[[ Given text, beginning ]]

The fragmentation that ASEAN’s Finance Track keeps acknowledging but not solving became harder to ignore in 2025. Three of the region’s most significant financial regulators each published substantive frameworks for managing the risks that compound shocks – climate disruption, AI governance failure – pose to their financial systems.
The frameworks are real, detailed and operational. They are also incompatible with each other in ways that create direct cost and pricing consequences for every institution running a cross-border book in the region.
Three Frameworks, Three Methodologies
Bank Negara Malaysia and the Securities Commission Malaysia launched the Climate Finance Innovation Lab in June 2025 under the Joint Committee on Climate Change.
Administered by Bank Pembangunan Malaysia Berhad, the lab has already onboarded 30 projects with funding needs exceeding MYR 4 billion, focused on energy transition, sustainable agriculture, circular economy and nature-based solutions.
BNM has also integrated climate risk into its supervisory expectations since 2021, requiring financial institutions to apply the Climate Change and Principle-based Taxonomy framework to lending and monitoring processes. The supervisory baseline is embedded and growing.
The Monetary Authority of Singapore moved on two tracks simultaneously. Phase 2 of Project MindForge concluded in March 2026, producing an AI Risk Management Toolkit developed with a consortium of 24 banks, insurers and capital market firms including BlackRock, GIC and State Street.

[[ Given text, end ]]
[[ Data excerpt, beginning ]]

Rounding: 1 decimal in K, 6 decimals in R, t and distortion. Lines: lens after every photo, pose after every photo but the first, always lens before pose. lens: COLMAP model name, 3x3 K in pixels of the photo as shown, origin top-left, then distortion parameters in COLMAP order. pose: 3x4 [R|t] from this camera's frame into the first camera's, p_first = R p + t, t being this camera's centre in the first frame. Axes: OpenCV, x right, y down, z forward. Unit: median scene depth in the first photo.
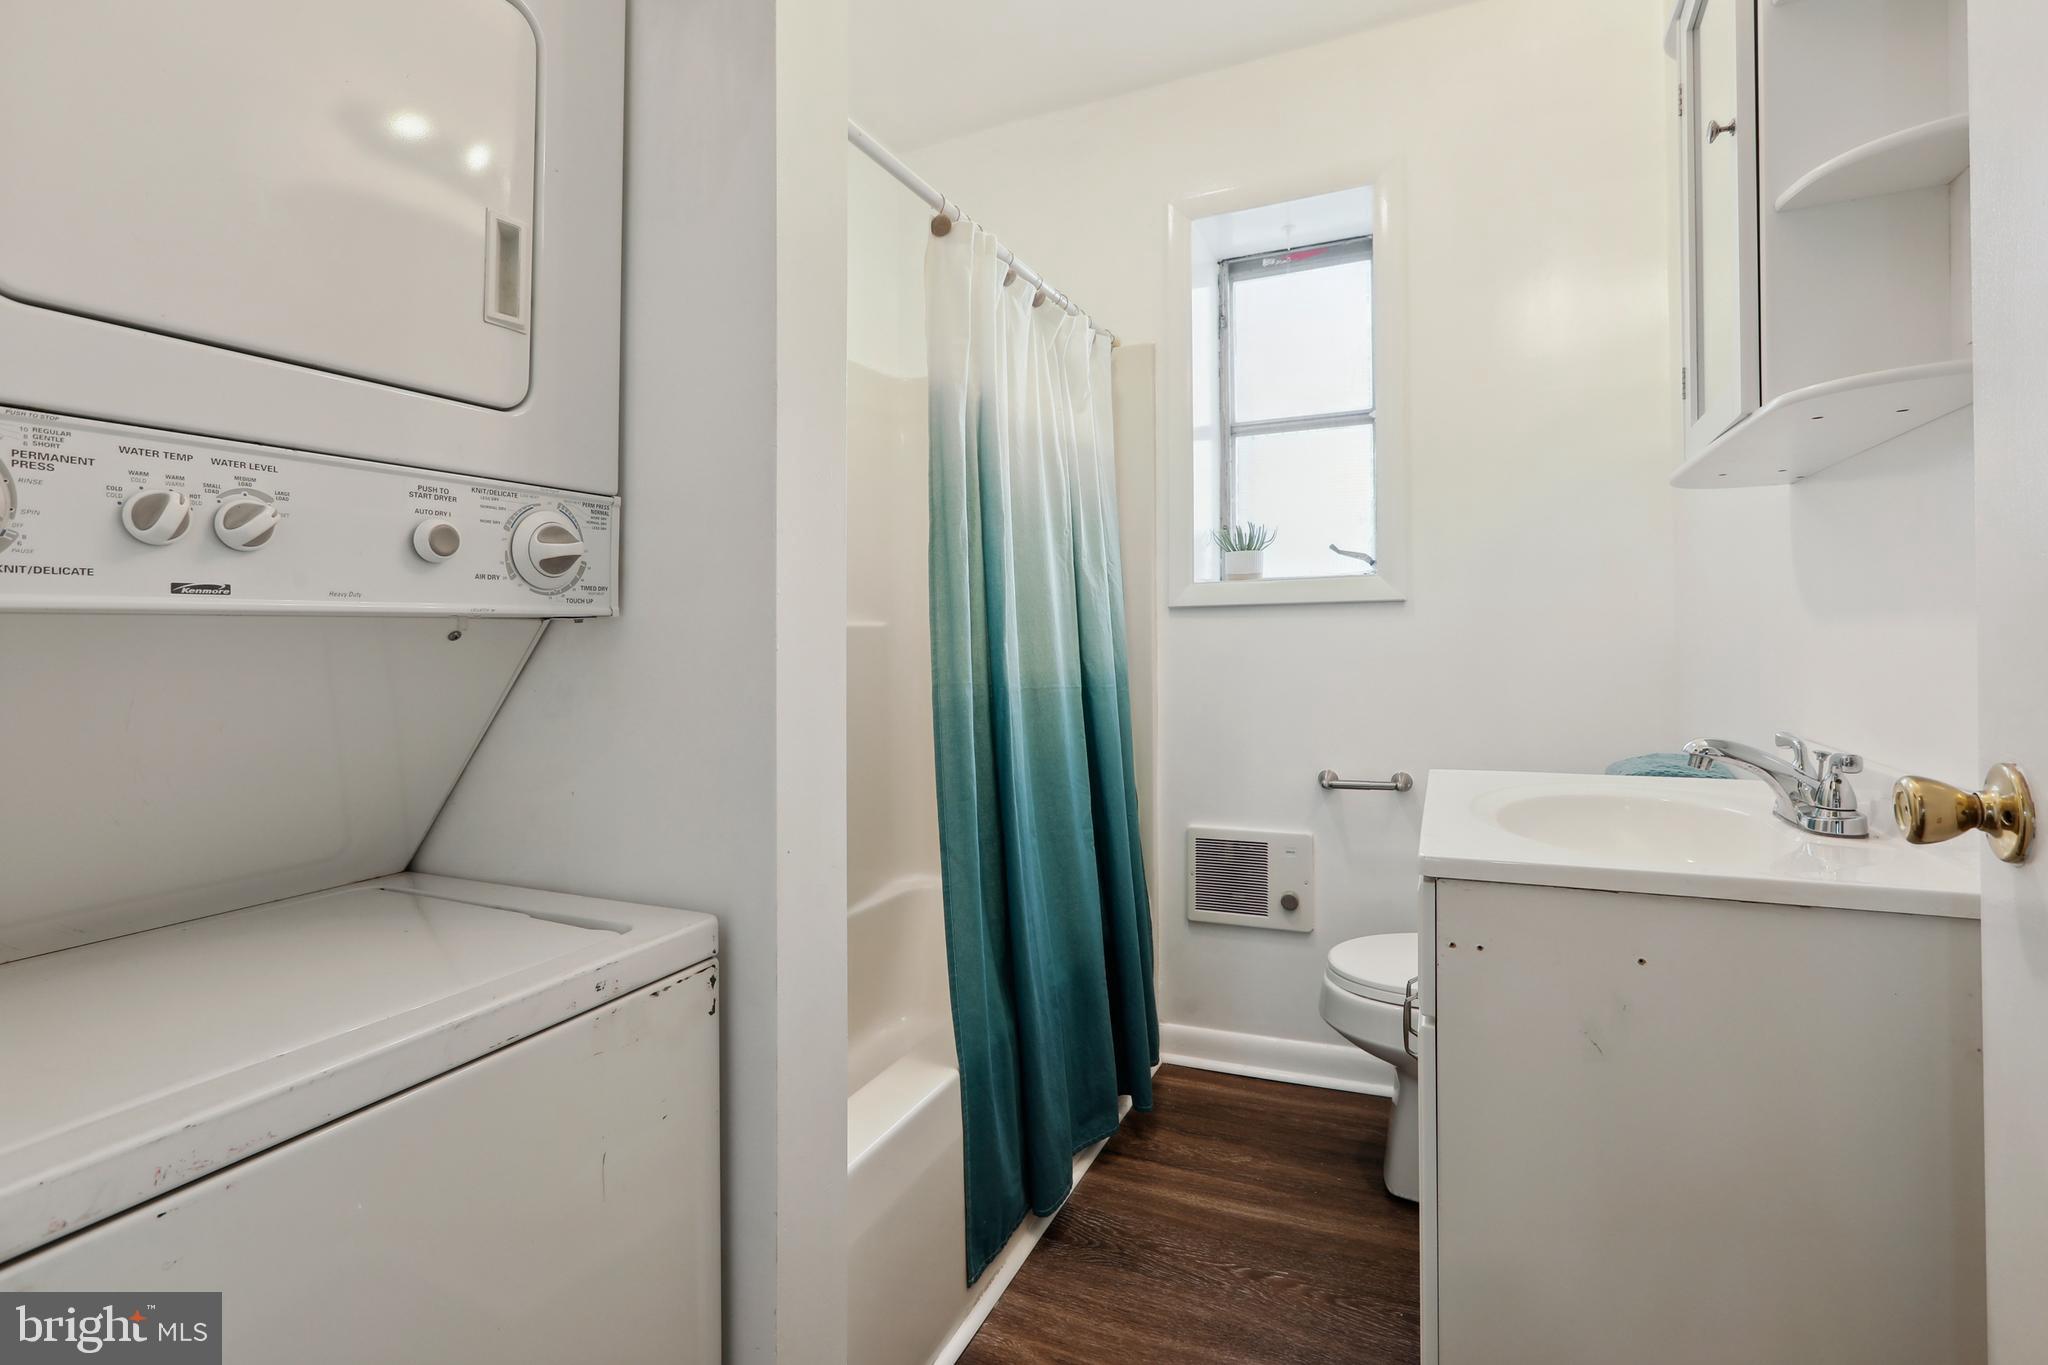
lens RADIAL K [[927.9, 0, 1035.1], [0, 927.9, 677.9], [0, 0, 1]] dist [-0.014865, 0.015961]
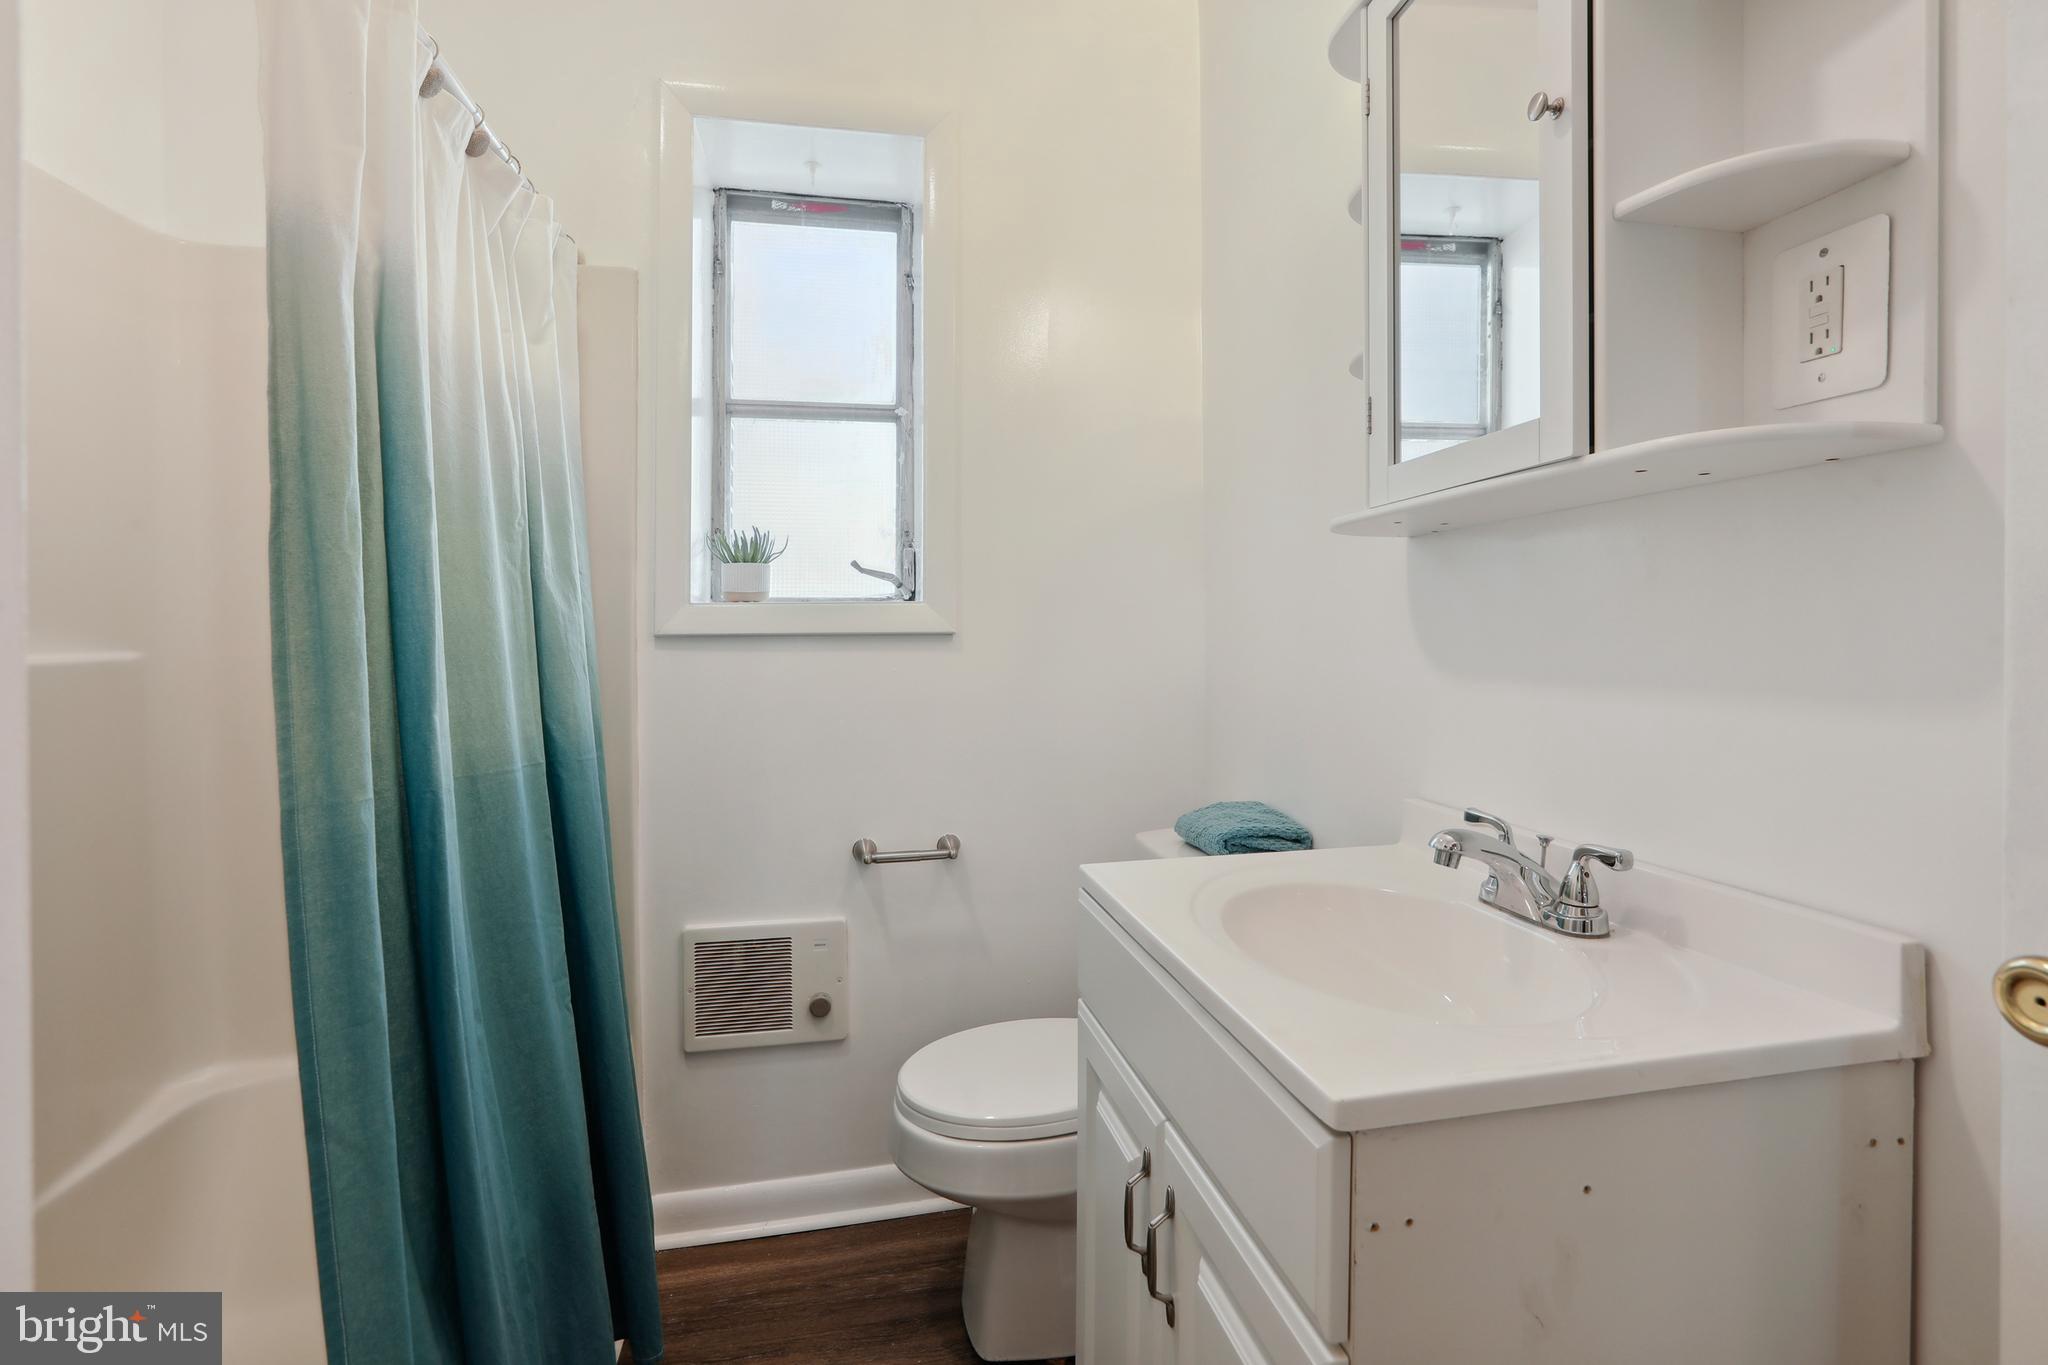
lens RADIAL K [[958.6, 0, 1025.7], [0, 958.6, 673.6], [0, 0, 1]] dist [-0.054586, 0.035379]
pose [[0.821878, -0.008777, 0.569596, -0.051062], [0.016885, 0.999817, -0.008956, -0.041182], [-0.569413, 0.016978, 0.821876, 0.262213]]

[[ Data excerpt, end ]]

▶ **Assigned task 1**
According to the article on ASEAN financial regulators' risk frameworks, how many projects has the Climate Finance Innovation Lab onboarded?
▶ **Assigned task 2**
List every area that the article on ASEAN financial regulators' risk frameworks names as a focus of the Climate Finance Innovation Lab.
▶ **Assigned task 3**
Resume the article on ASEAN financial regulators' risk frameworks from its final sentence and carry it forward.

▶ **Reply 1**
30 projects

▶ **Reply 2**
Energy transition, sustainable agriculture, circular economy, nature-based solutions

▶ **Reply 3**
The toolkit covers traditional AI, generative AI and agentic AI across four pillars: governance, risk management, lifecycle controls and organisational enablers.
MAS published a separate consultation paper on formal AI Risk Management Guidelines on 13 November 2025, against which the MindForge toolkit is explicitly positioned as the implementation companion.
The Bank of Thailand issued its AI Risk Management Guidelines for Financial Service Providers on 12 September 2025, building on a public consultation that closed on 30 June 2025.
The guidelines set risk-based expectations for governance, lifecycle controls, data quality, model testing and cybersecurity across all financial institutions and payment providers under BOT supervision.
The Gap That Three Finished Frameworks Did Not Close
Each framework is credible on its own terms. The problem is not quality. It is architecture. BNM addresses AI risk within its broader Technology Risk Management Framework, requiring institutions to extrapolate AI-specific controls from general technology risk principles.
MAS has produced the most granular standalone AI governance regime in the region. The BOT’s guidelines sit between the two in specificity.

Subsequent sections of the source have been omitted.